Harry diketahui menjabat sebagai Atase Tenaga Kerja Perwakilan RI di Kuala Lumpur, Malaysia, sekaligus Kepala Bagian Tata Usaha BBPKK Bandung Barat.
“Terkait dengan saksi HA, hari ini dilakukan pemeriksaan terkait dengan pengetahuan yang bersangkutan mengenai dugaan aliran uang dari para agen TKA kepada pihak-pihak di Kementerian Ketenagakerjaan,” ujar Juru Bicara KPK, Budi Prasetyo, di Gedung Merah Putih KPK, Jakarta Selatan, Jumat (24/10/2025).
Selain Harry, penyidik juga memeriksa PNS Kemnaker, Ilyasa Darusalam, serta seorang wartawan, Bayu Widodo Sugiarto, untuk mendalami kemungkinan aliran dana pemerasan kepada pihak lain di luar pejabat Kemnaker.
Budi menegaskan, informasi terkait penerimaan aliran dana maupun jumlahnya masuk dalam substansi penyidikan yang belum dapat dipublikasikan.

Sebelumnya, KPK telah menetapkan delapan tersangka dalam kasus dugaan pemerasan RPTKA dengan total aliran dana mencapai Rp53,7 miliar pada periode 2019–2024. Para tersangka mencakup pejabat Direktorat PPTKA dan Ditjen Binapenta dan PKK, termasuk Haryanto (Rp18 miliar), Putri Citra Wahyoe (Rp13,9 miliar), Gatot Widiartono (Rp6,3 miliar), Devi Anggraeni (Rp2,3 miliar), Alfa Eshad (Rp1,8 miliar), Jamal Shodiqin (Rp1,1 miliar), Wisnu Pramono (Rp580 juta), dan Suhartono (Rp460 juta).

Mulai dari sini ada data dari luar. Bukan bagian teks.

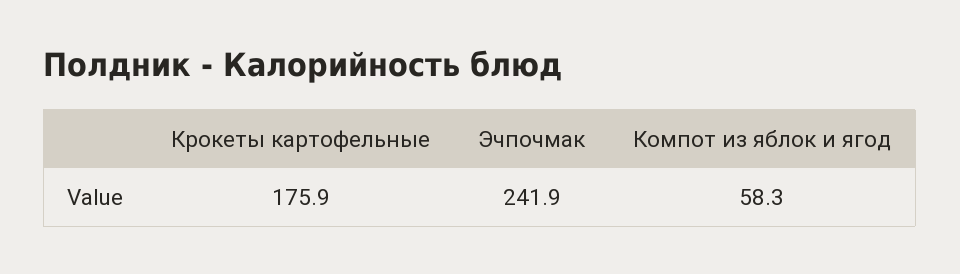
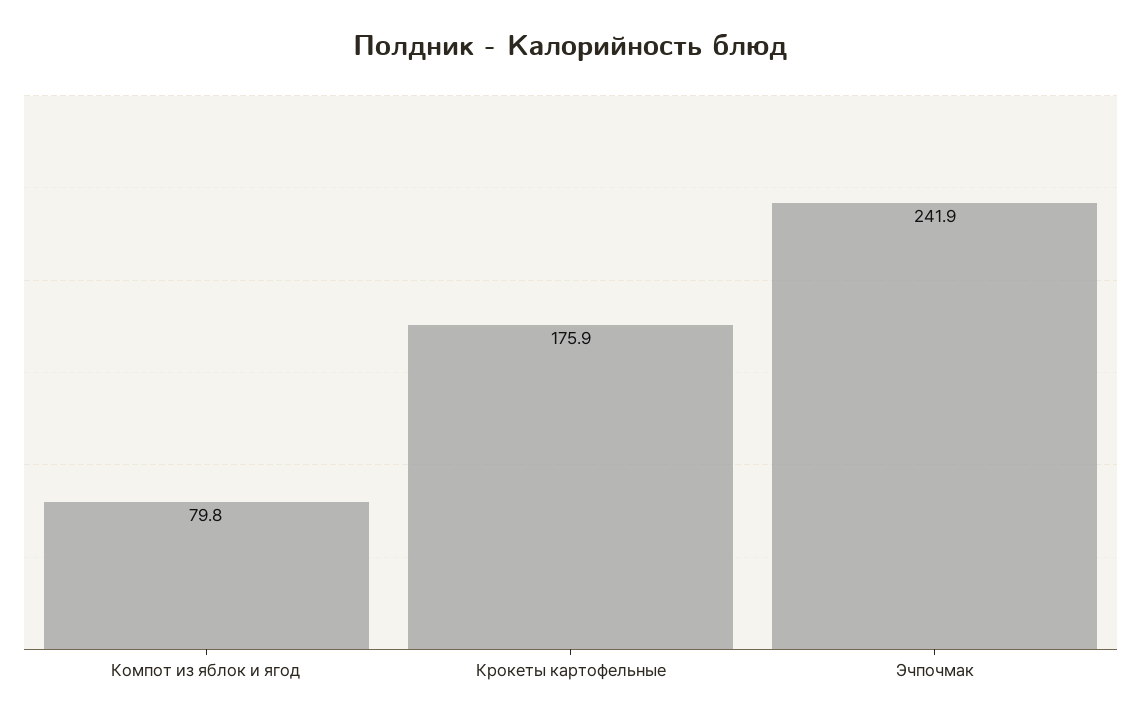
Компот из яблок и ягод: 58.3 -> 79.8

Selain itu, terdapat aliran dana tambahan sebesar Rp8,94 miliar yang dibagikan kepada sekitar 85 pegawai Direktorat PPTKA dalam bentuk pembayaran rutin dua mingguan. Dana ini juga digunakan untuk kepentingan pribadi para tersangka, termasuk pembelian aset atas nama individu maupun keluarga.
Konstruksi perkara mengungkap praktik korupsi yang sistematis di Direktorat PPTKA. Permohonan RPTKA hanya diproses jika pemohon menyetor sejumlah uang. Permohonan tanpa setoran diperlambat atau diabaikan. Penjadwalan wawancara daring melalui Skype dikendalikan secara manual dan hanya diberikan kepada pemohon yang telah menyetor dana. Penundaan penerbitan RPTKA dapat menimbulkan denda hingga Rp1 juta per hari bagi perusahaan, sehingga praktik pemerasan berjalan efektif.
Para pejabat tinggi, termasuk Suhartono, Haryanto, Wisnu Pramono, dan Devi Anggraeni, diduga menginstruksikan para verifikator, seperti Putri Citra Wahyoe, Alfa Eshad, dan Jamal Shodiqin, untuk melakukan pungutan kepada pemohon RPTKA. Dana hasil pungutan kemudian dibagikan secara berkala dan digunakan untuk berbagai keperluan pribadi, mulai dari jamuan makan hingga pembelian aset.